Making of Dark Rooms 02

Anatomie d’une autonomie : Van Trampus (2/2)

Petit article autour de l’indépendance existentielle d’un personnage de fiction en 2 parties…

Rebondissements d’opportunité

À peine créé, Déodat Van Trampus vit donc une étrange aventure en 1909 et demande à Compas de l’élucider en 1929. La distribution de son rôle est de pure opportunité et limitée, a priori, à cette seule apparition.

C’est compter sans l’aplomb des personnages, souvent cabots, qui veulent toujours en vivre plus…

Fin 2019, créateur de la web-série « Dark Rooms », Thibaud Langlumé me demande de travailler avec lui sur le background historique de son univers très contemporain.
Et, c’est la fameuse cascade des imbrications logiques… Du moins dans la cervelle fictionnelle de l’auteur sollicité qui veut donner une profonde cohésion à une nouvelle proposition.
Là encore, l’option choisie est d’étoffer la réalité littéraire, en orchestrant des histoires à partir de « l’existant ».
Du coup, pour donner beaucoup à imaginer aux lecteurs et les accrocher à l’hameçon du « je veux en savoir plus… », je confie forcément l’enquête à Théodore Compas. Et à ses complices…

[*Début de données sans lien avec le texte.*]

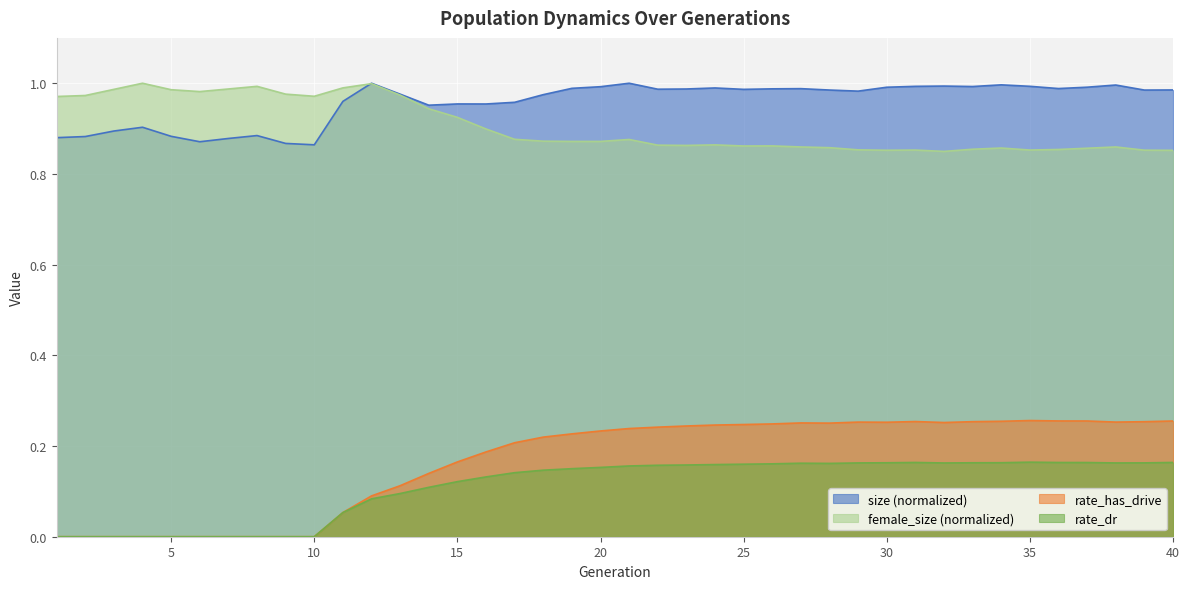

What is the sum of all female_size values?

36.2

Voilà notre Van Trampus qui resurgit à la faveur de cette enquête. Il rejoint l’armée de l’ombre de la société secrète, mécaniste et occultiste.
Van Trampus est même le premier personnage a être cité à comparaître par Compas au titre de son enquête dans « La Société des Vieilles Têtes à Longs Chapeaux » (page 27). Sa bibliothèque s’ouvre aux lecteurs sur le premier chapitre

Van Trampus,
considéré en tant que tel

Mais Déodat Van Trampus existe aussi par lui-même, ou plutôt par sa bibliothèque, dans un ouvrage hors « mythologie » SVTLC.
La nouvelle « La Bibliothèque Van Trampus » a été publiée en 2019 dans le recueil thématique : « Il était une fois dans la bibliothèque », aux éditions Gaussen, sous la houlette du fameux auteur et anthologiste Patrick Coulomb.
Plus que son créateur et mentor, le personnage de ce texte est bien la bibliothèque en elle-même. Comment, par exemple, elle a transmis à Théodore Compas une fascination pour le livre en général et pour l’antre, riche et mystique, qu’elle est. Refuge aux milles aventures dont les lectures ne sont pas les seuls plaisirs…
Une bibliothèque dont le pouvoir de rêves, d’évocation et d’invocation dépasse largement la somme de la seule accumulation de lignes précieuses.

Van Trampus s’approprie sa vie

Ce n’est qu’un autre pas vers l’appropriation de sa propre vie par le personnage lui-même. Un peu comme si chaque entité littéraire avait la faculté de devenir un monstre de Frankenstein autonome.
Une appropriation qui dépasse l’auteur, fut-il le créateur.
Même si le créateur reste « directeur » de la cohérence physique et psychologique, ou chronologique du personnage.
Même si Van Trampus devient le personnage de deux autres auteurs.

Vous découvrirez certainement très bientôt un peu plus cet aventuriers des livres perdus. Il joue un rôle important dans une nouvelle écrite par Pauline Amiel.
Ce texte est à paraître dans le deuxième volume consacré aux « Vieilles Têtes A Longs Chapeaux ». Van Trampus y est sur la fin de sa vie. Mais il y prend un peu plus de chair et de profondeur psychologique, sur les méandres des lignes et du temps réunis.

Dans la nouvelle audio ou podcast « Un importun nocturne chez Van Trampus » de Vincent Corlaix, c’est bien le tandem Van Trampus et sa bibliothèque qui s’étoffe en une dimension qui prend un peu plus de volume…

La SVTLC :
encrier pour plusieurs plumes ?

Je pourrais d’ailleurs dresser le même portrait en « fameuse cascade des imbrications logiques… », pour le génie ingénieur miniaturiste ingénieux original Kleinwerk qui apparaît pour la première fois dans…
Tiens ! Dans « Mobilis in mobile », lui aussi.
Un peu comme si Compas était à la fois le centre et le périmètre de l’existence de certains personnages, ensuite monadisés en tant qu’eux-mêmes.
D’ailleurs, « La Chouette de Kleinwerk » a été écrite par…
Vincent Corlaix !

Étonnant non ?

Mais, peut-être, n’est-ce qu’un début ?
Il faut toujours se méfier des intentions des Vieilles Têtes à Longs Chapeaux.